Matthew Hoh
Matthew Hoh is a former State Department official who resigned in protest from his post in Afghanistan over U.S. strategic policy and goals in the country in September 2009. Prior to his assignment as a political advisor, he served in Iraq initially as the Department of Defense representative with a State Department reconstruction and governance team and later as a Marine Corps company commander. When not deployed, he worked on Afghanistan and Iraq policy and operations issues at the Pentagon and State Department.
Having “lost understanding of and confidence in the strategic purposes of the United States' presence in Afghanistan,” Hoh was the first U.S. official known to resign in protest over the Afghan war. In a letter to the State Department’s head of personnel, which has since been cited as an Essential Document by the Council on Foreign Relations, he expressed his position that the Afghan war had worked to fuel the insurgency.
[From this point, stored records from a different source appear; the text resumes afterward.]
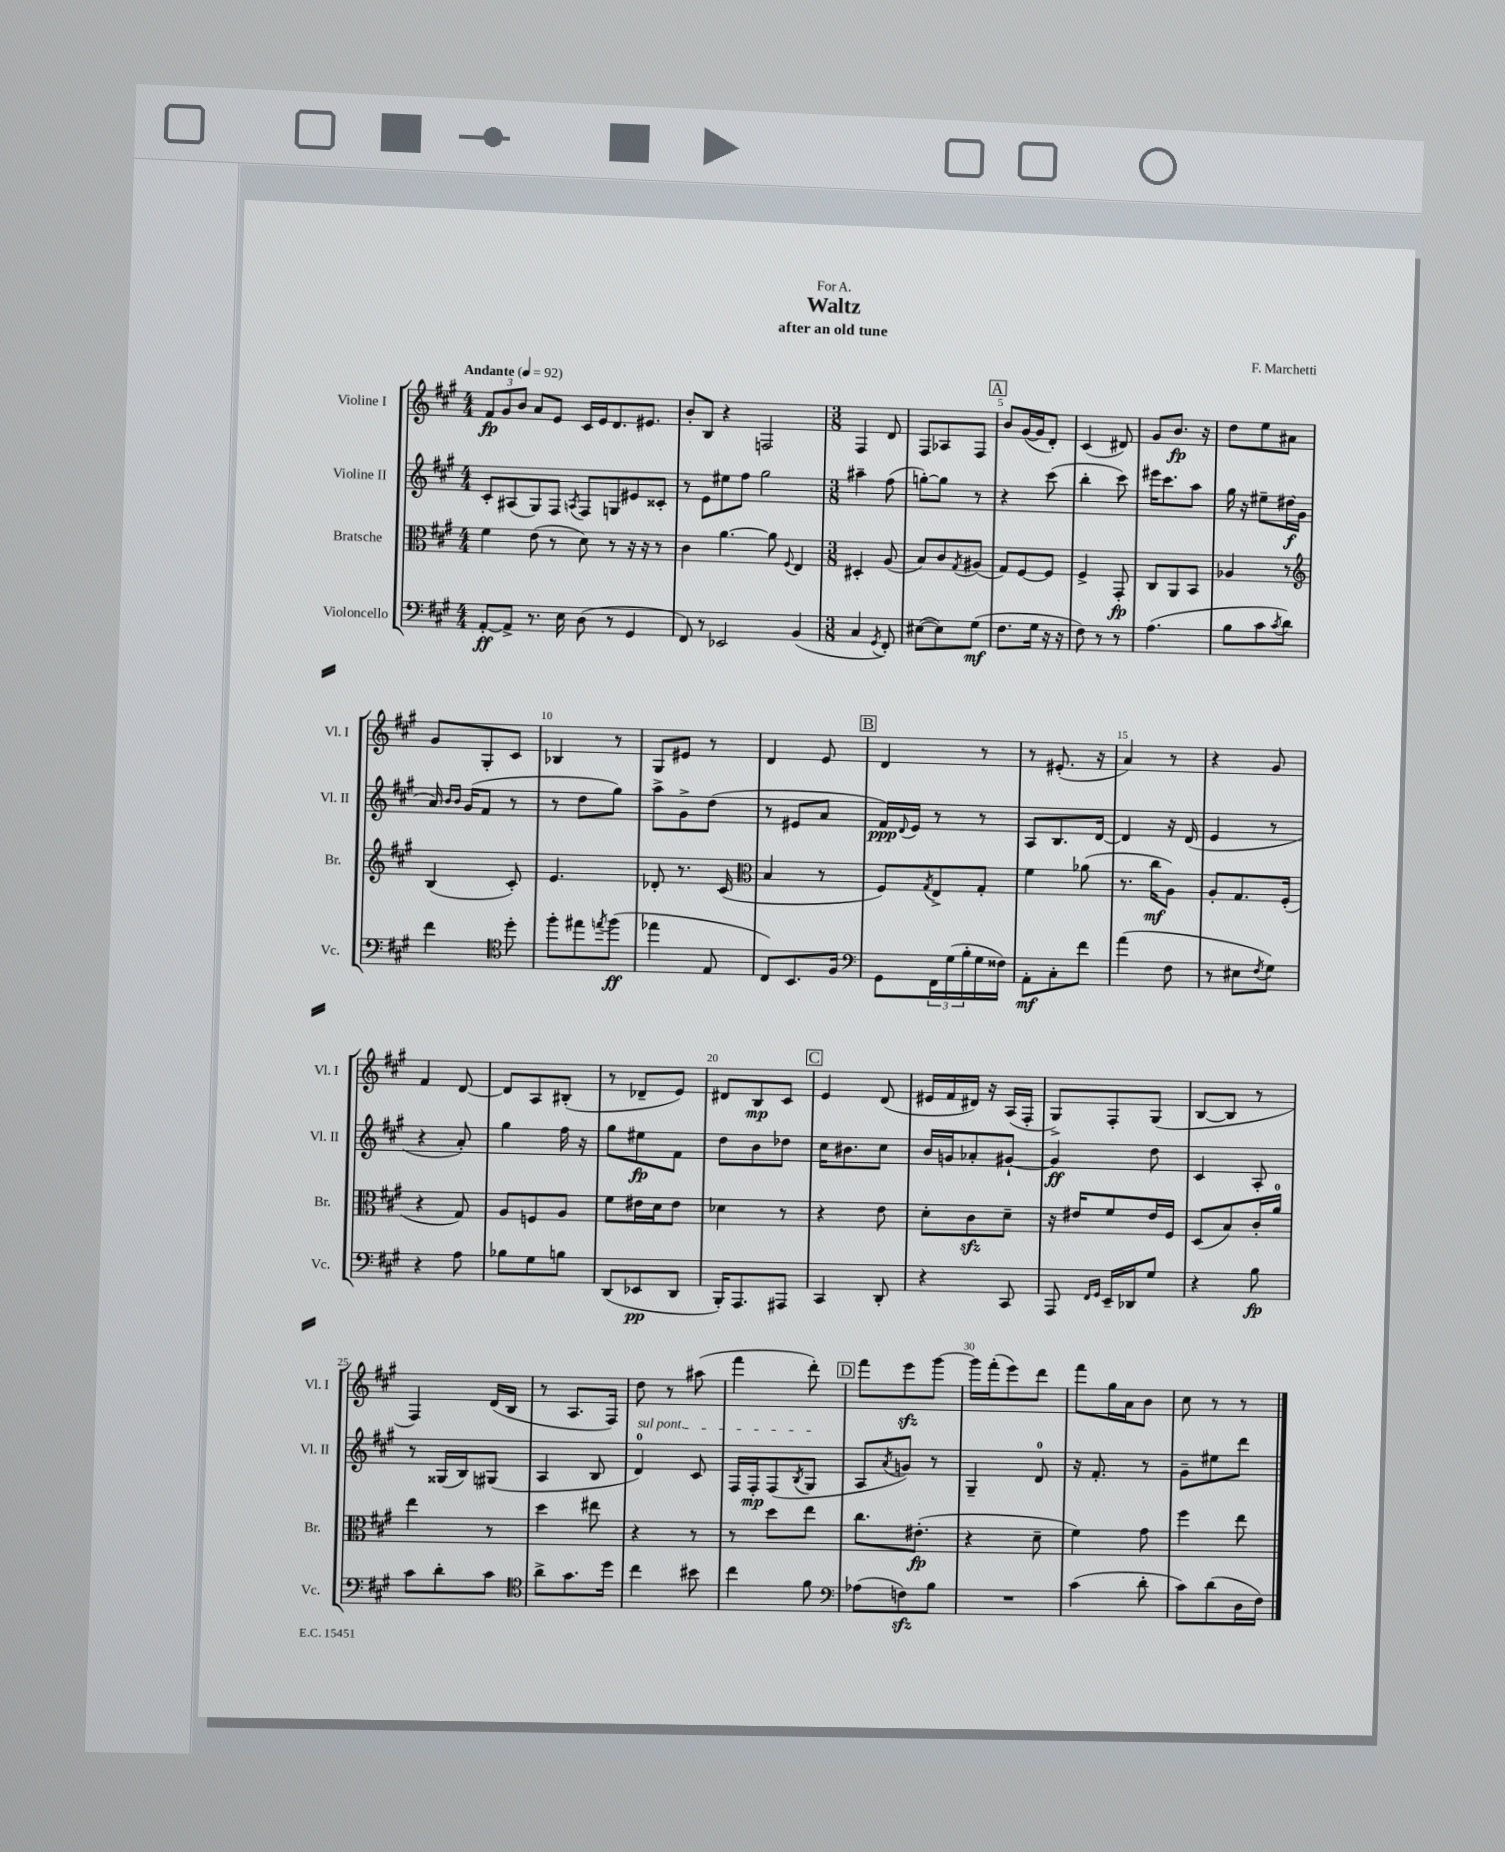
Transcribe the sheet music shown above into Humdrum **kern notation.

**kern	**dynam	**kern	**dynam	**kern	**dynam	**kern	**dynam
*part4	*part4	*part3	*part3	*part2	*part2	*part1	*part1
*staff4	*staff4	*staff3	*staff3	*staff2	*staff2	*staff1	*staff1
*I"Violoncello	*	*I"Bratsche	*	*I"Violine II	*	*I"Violine I	*
*I'Vc.	*	*I'Br.	*	*I'Vl. II	*	*I'Vl. I	*
*clefF4	*	*clefC3	*	*clefG2	*	*clefG2	*
*k[f#c#g#]	*	*k[f#c#g#]	*	*k[f#c#g#]	*	*k[f#c#g#]	*
*M4/4	*	*M4/4	*	*M4/4	*	*M4/4	*
*MM92	*	*MM92	*	*MM92	*	*MM92	*
=1	=1	=1	=1	=1	=1	=1	=1
!	!	!	!	!	!	!LO:TX:a:B:t=Andante	!
[8AA'/L	ff	4f#\	.	8c#'/L	.	12f#/L	fp
.	.	.	.	.	.	12g#/	.
8AA^/J]	.	.	.	(8A#X/	.	.	.
.	.	.	.	.	.	12b/J	.
8.r	.	(8e\	.	8G#/)	.	8a/L	.
.	.	8r	.	8F#/J	.	8e/J	.
16E\	.	.	.	.	.	.	.
.	.	.	.	8qAn/	.	.	.
(8D\	.	8d\)	.	8F#/L	.	16c#/LL	.
.	.	.	.	.	.	16e/J	.
8r	.	8r	.	8Gn/	.	8.d/	.
4GG#/	.	16r	.	8e#X/	.	.	.
.	.	16r	.	.	.	8.e#X/J	.
.	.	8r	.	8c##X'/J	.	.	.
=2	=2	=2	=2	=2	=2	=2	=2
8FF#/)	.	4c#\	.	8r	.	8b'/L	.
8r	.	.	.	8e\L	.	8B/J	.
2EE-X/	.	[4.a\	.	8ee#X\	.	4r	.
.	.	.	.	8ff#\J	.	.	.
.	.	.	.	2gg#\	.	2Fn/	.
.	.	8a\]	.	.	.	.	.
.	.	8qqF#/	.	.	.	.	.
(4BB/	.	4E/	.	.	.	.	.
=3	=3	=3	=3	=3	=3	=3	=3
*M3/8	*	*M3/8	*	*M3/8	*	*M3/8	*
4C#/	.	4D#X'/	.	4aa#X~\	.	4F#/	.
8qGG#/	.	.	.	.	.	.	.
8FF#'/)	.	(8A/	.	(8ff#\	.	8d/	.
=4	=4	=4	=4	=4	=4	=4	=4
([8E#X\L	.	8B/L)	.	[8ggn'\L)	.	8F#/L	.
8E#\])	.	8c#/	.	8gg\J]	.	8A-X/	.
.	.	8qG#/	.	.	.	.	.
(8G#\J	mf	(8A#X/J	.	8r	.	8F#/J	.
!!LO:REH:place=s1:t=A
=5	=5	=5	=5	=5	=5	=5	=5
8.F#\L	.	8G#/L)	.	4r	.	8b/L	.
.	.	[8F#/	.	.	.	([16g#/L	.
16G#\Jk	.	.	.	.	.	16g#/J]	.
16r	.	8F#/J]	.	(8ccc#\	.	8d'/J)	.
16r	.	.	.	.	.	.	.
=6	=6	=6	=6	=6	=6	=6	=6
8F#\)	.	4F#^/	.	4bb'\	.	(4c#/	.
8r	.	.	.	.	.	.	.
8r	.	8GG#'/	fp	8ccc#\)	.	8d#X/)	.
=7	=7	=7	=7	=7	=7	=7	=7
(4.A\	.	8C#/L	.	16eee#X\KL	.	8g#/L	.
.	.	.	.	8.ccc#\	.	.	.
.	.	8AA/	.	.	.	8.b/J	fp
.	.	8BB/J	.	8aa\J	.	.	.
.	.	.	.	.	.	16r	.
=8	=8	=8	=8	=8	=8	=8	=8
8B\L	.	4A-X/	.	16gg#\	.	8dd\L	.
.	.	.	.	16r	.	.	.
8c#\	.	.	.	8ee#X~\L	.	8ee\	.
8qc#/	.	.	.	.	.	.	.
8d\J)	.	8r	.	(16dd#X\L	f	8a#X\J	.
.	.	.	.	16g#\JJ	.	.	.
!!LO:LB:g=z
=9	=9	=9	=9	=9	=9	=9	=9
*	*	*clefG2	*	*	*	*	*
4f#\	.	(4B/	.	16a/)	.	8g#/L	.
.	.	.	.	16qqb/LL	.	.	.
.	.	.	.	16qqb/JJ	.	.	.
.	.	.	.	(16g#/KL	.	.	.
.	.	.	.	8f#/J	.	8G#'/	.
*clefC4	*	*	*	*	*	*	*
8dd'\	.	8c#'/)	.	8r	.	8c#/J	.
=10	=10	=10	=10	=10	=10	=10	=10
8ff#'\L	.	4.e/	.	8r	.	4B-X/	.
8ee#X\	.	.	.	8dd\L	.	.	.
8qeen/	.	.	.	.	.	.	.
(8ff#\J	ff	.	.	8gg#\J)	.	8r	.
=11	=11	=11	=11	=11	=11	=11	=11
4ee-X\	.	8d-X'/	.	8aa^\L	.	8G#/L	.
.	.	8.r	.	8g#^\	.	8e#X/J	.
8E/	.	.	.	(8dd\J	.	8r	.
.	.	(16c#/	.	.	.	.	.
=12	=12	=12	=12	=12	=12	=12	=12
*	*	*clefC3	*	*	*	*	*
8C#/L)	.	4B/	.	8r	.	4d/	.
8.BB/	.	.	.	8e#X/L	.	.	.
.	.	8r	.	8a/J	.	8e/	.
16F#/Jk	.	.	.	.	.	.	.
!!LO:REH:place=s1:t=B
=13	=13	=13	=13	=13	=13	=13	=13
*clefF4	*	*	*	*	*	*	*
8GG#\L	.	8F#/L)	.	16f#/LL)	ppp	4d/	.
.	.	.	.	8qqd/	.	.	.
.	.	.	.	16e/JJ	.	.	.
.	.	8qG#/	.	.	.	.	.
24FF#\L	.	8E^/	.	8r	.	.	.
(24G#\	.	.	.	.	.	.	.
24B'\	.	.	.	.	.	.	.
16G#\	.	8G#'/J	.	8r	.	8r	.
16F##X\JJ)	.	.	.	.	.	.	.
=14	=14	=14	=14	=14	=14	=14	=14
8AA'\L	mf	4f#\	.	8A/L	.	8r	.
8C#'\	.	.	.	8.B/	.	(8.e#X'/	.
8f#\J	.	(8a-X\	.	.	.	.	.
.	.	.	.	[16d/Jk	.	16r	.
=15	=15	=15	=15	=15	=15	=15	=15
(4a\	.	8.r	.	4d/]	.	4a/)	.
.	.	16cc#\KL	mf	.	.	.	.
8F#\	.	8A\J)	.	16r	.	8r	.
.	.	.	.	(16d/	.	.	.
=16	=16	=16	=16	=16	=16	=16	=16
8r	.	8A'/L	.	4e/	.	4r	.
8E#X\L	.	8.G#/	.	.	.	.	.
8qF#/	.	.	.	.	.	.	.
8G#\J)	.	.	.	8r	.	8g#/	.
.	.	(16F#'/Jk	.	.	.	.	.
!!LO:LB:g=z
=17	=17	=17	=17	=17	=17	=17	=17
4r	.	4r	.	4r	.	4f#/	.
8A\	.	8G#/)	.	8a'/)	.	[8d/	.
=18	=18	=18	=18	=18	=18	=18	=18
8B-X\L	.	8A/L	.	4gg#\	.	8d/L]	.
8G#\	.	8Fn/	.	.	.	8A/	.
8Bn\J	.	8A/J	.	16ff#\	.	(8B#X'/J	.
.	.	.	.	16r	.	.	.
=19	=19	=19	=19	=19	=19	=19	=19
(8DD/L	.	8f#\L	.	8gg#\L	.	8r	.
8EE-X/	pp	16e#X\L	.	8ee#X\	fp	8d-X~/L	.
.	.	16d\J	.	.	.	.	.
8DD/J	.	8e#\J	.	8f#\J	.	8e/J)	.
=20	=20	=20	=20	=20	=20	=20	=20
16BBB'/KL)	.	4d-X\	.	8dd\L	.	8d#X/L	.
8.AAA/	.	.	.	.	.	.	.
.	.	.	.	8b\	.	8B/	mp
8AAA#X/J	.	8r	.	8dd-X\J	.	8c#/J	.
!!LO:REH:place=s1:t=C
=21	=21	=21	=21	=21	=21	=21	=21
4CC#/	.	4r	.	16cc#\KL	.	4e/	.
.	.	.	.	8.b#X\	.	.	.
8DD'/	.	8e\	.	8cc#\J	.	(8d/	.
=22	=22	=22	=22	=22	=22	=22	=22
4r	.	8d'\L	.	16b/LL	.	16e#X/LL	.
.	.	.	.	16gn/J	.	16f#/	.
.	.	8c#zz\	.	8a-X'/	.	16d#X/JJ)	.
.	.	.	.	.	.	16r	.
8CC#/	.	8d~\J	.	[8g#X`/J	.	(16A/LL	.
.	.	.	.	.	.	16F#'/JJ	.
=23	=23	=23	=23	=23	=23	=23	=23
8AAA/	.	16r	.	4g#/]	ff	8G#^/L)	.
.	.	16e#X/KL	.	.	.	.	.
16qqFF#/LL	.	.	.	.	.	.	.
16qqGG#/JJ	.	.	.	.	.	.	.
16EE~/LL	.	8f#/	.	.	.	8F#'/	.
16DD-X/J	.	.	.	.	.	.	.
8G#/J	.	16e#/L	.	8dd\	.	(8G#/J	.
.	.	16F#/JJ	.	.	.	.	.
=24	=24	=24	=24	=24	=24	=24	=24
4r	.	(8D/L	.	4c#/	.	[8B/L	.
.	.	8B/)	.	.	.	8B/J]	.
8B\	fp	16c#'/L	.	8A'/	.	8r	.
.	.	16a/JJ	.	.	.	.	.
!!LO:LB:g=z
=25	=25	=25	=25	=25	=25	=25	=25
8c#\L	.	4ee\	.	8r	.	4F#/)	.
8d'\	.	.	.	(16G##X/LL	.	.	.
.	.	.	.	16B/J)	.	.	.
8c#\J	.	8r	.	(8G#X/J	.	(16d/LL	.
.	.	.	.	.	.	16B/JJ	.
=26	=26	=26	=26	=26	=26	=26	=26
*clefC4	*	*	*	*	*	*	*
8a^\L	.	4dd\	.	4A/	.	8r	.
8.g#\	.	.	.	.	.	8.A/L	.
.	.	8ee#X\	.	8B/	.	.	.
16dd\Jk	.	.	.	.	.	16F#/Jk)	.
=27	=27	=27	=27	=27	=27	=27	=27
!	!	!	!	!LO:TX:a:i:t=sul pont.	!	!	!
4cc#\	.	4r	.	4d/)	.	8dd\	.
.	.	.	.	.	.	8r	.
8b#X\	.	8r	.	8c#/	.	(8aa#X\	.
=28	=28	=28	=28	=28	=28	=28	=28
4cc#\	.	8r	.	16F#/LL	.	4fff#\	.
.	.	.	.	16F#'/J	mp	.	.
.	.	8dd\L	.	(8F#/	.	.	.
.	.	.	.	8qB/	.	.	.
8f#\	.	8ee\J	.	8G#/J	.	8ddd'\)	.
!!LO:REH:place=s1:t=D
=29	=29	=29	=29	=29	=29	=29	=29
*clefF4	*	*	*	*	*	*	*
(8A-X\L	.	8.cc#\L	.	8A/L	.	8fff#\L	.
.	.	.	.	8qa/	.	.	.
8Fnzz\)	.	.	.	8gn/J)	.	8eeezz\	.
.	.	(8.e#X'\J	fp	.	.	.	.
8B\J	.	.	.	8r	.	[8ggg#\J	.
=30	=30	=30	=30	=30	=30	=30	=30
4.r	.	4r	.	4G#~/	.	16ggg#\LL]	.
.	.	.	.	.	.	(16fff#'\J	.
.	.	.	.	.	.	8eee\)	.
.	.	8d~\	.	8d/	.	8ddd\J	.
=31	=31	=31	=31	=31	=31	=31	=31
(4c#\	.	4f#\)	.	16r	.	8fff#\L	.
.	.	.	.	8.f#'/	.	.	.
.	.	.	.	.	.	16gg#\L	.
.	.	.	.	.	.	16a\J	.
8d'\	.	8g#\	.	8r	.	8b\J	.
=32	=32	=32	=32	=32	=32	=32	=32
8c#\L)	.	4ff#\	.	8g#~\L	.	8cc#\	.
(8d\	.	.	.	8ee#X\	.	8r	.
16D\L	.	8ee\	.	8ddd\J	.	8r	.
16F#\JJ)	.	.	.	.	.	.	.
==	==	==	==	==	==	==	==
*-	*-	*-	*-	*-	*-	*-	*-
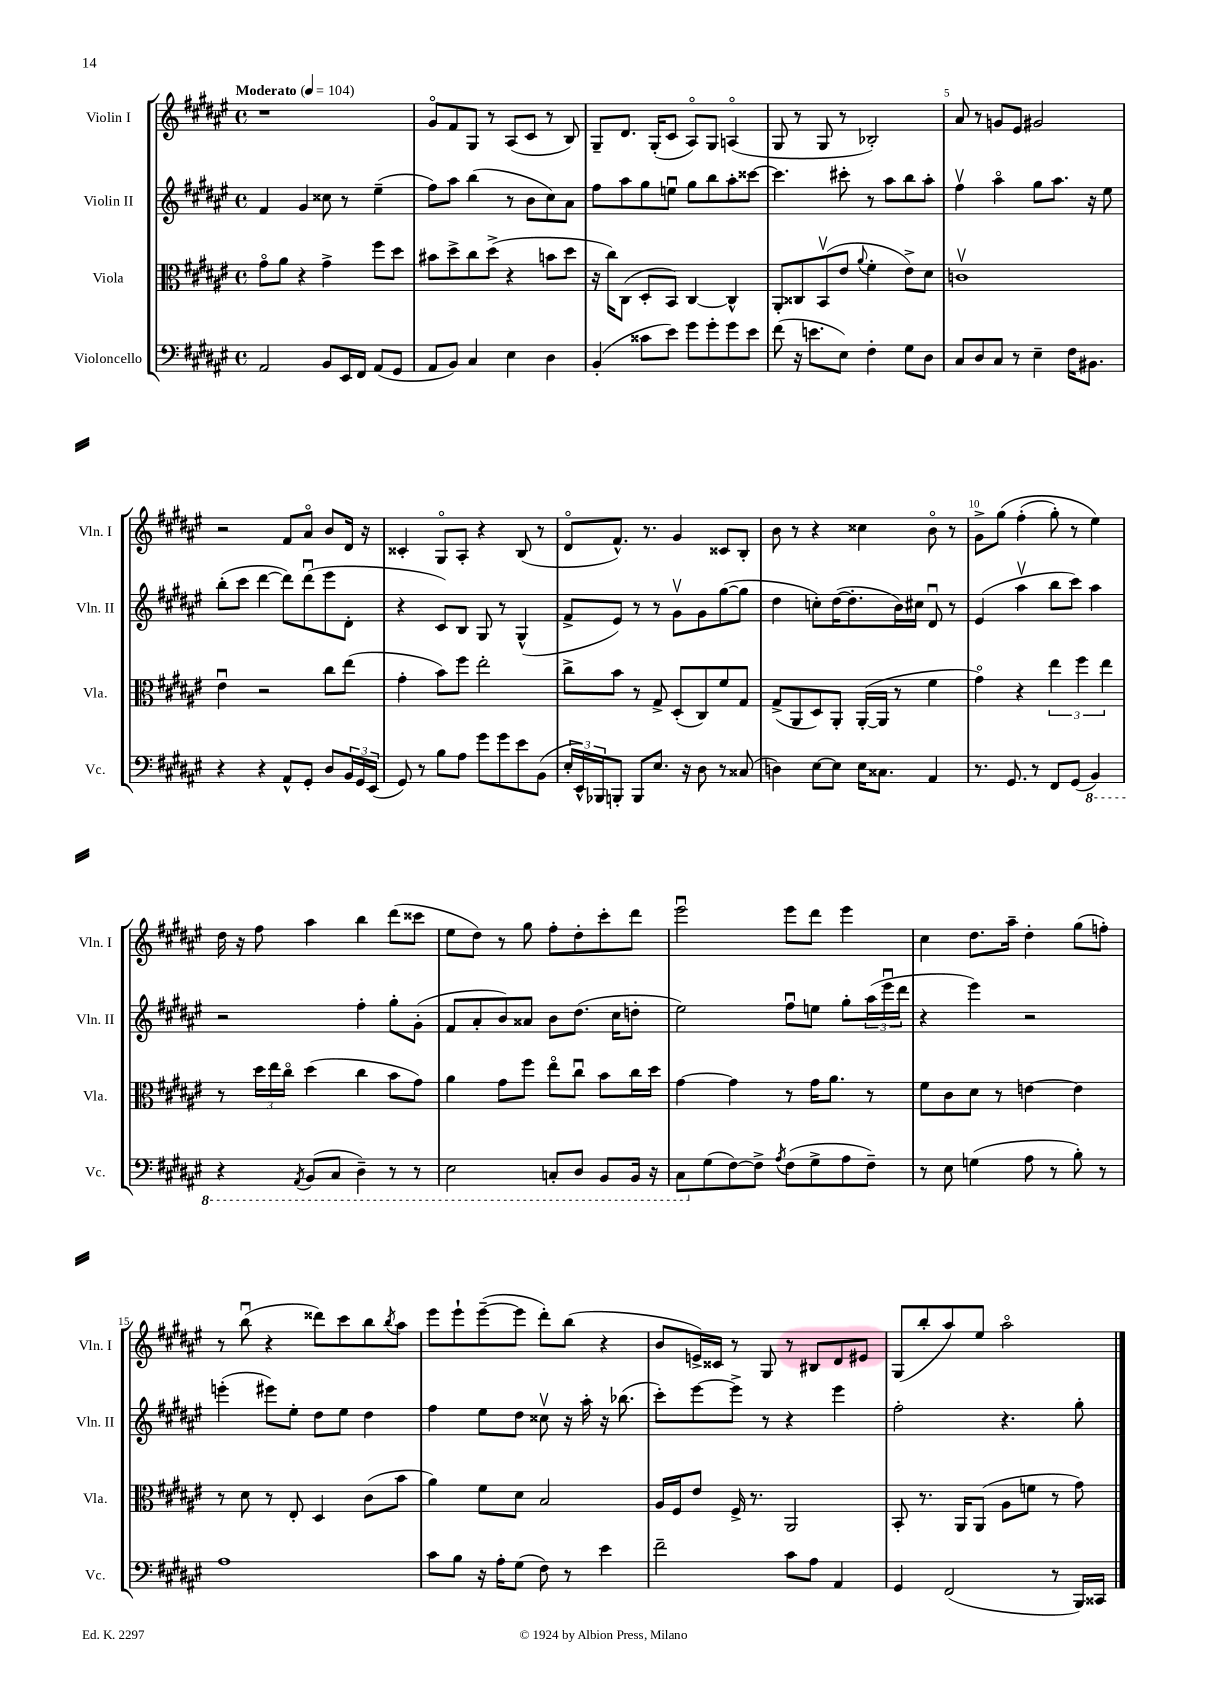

His letter received a high-level response, with immediate outreach from both U.S. Ambassador Karl W. Eikenberry and Richard C. Holbrooke, the Obama administration's special representative for Afghanistan and Pakistan. Hoh eventually declined Holbrooke’s offer to join his team in Washington and continues to voice his belief the United States is asking its troops to die in Afghanistan for what is essentially a far-off civil war.
In addition to his service in Iraq and Afghanistan, Hoh was stationed in Okinawa, Japan with the U.S. Marine Corps from 2000-2002.
Hoh’s writings have appeared in the Wall Street Journal and Washington Post, and he was awarded Ridenhour Prize Recipient for Truth Telling in 2010. Hoh graduated from Tufts University in 1995 with a BA in Comparative Religion.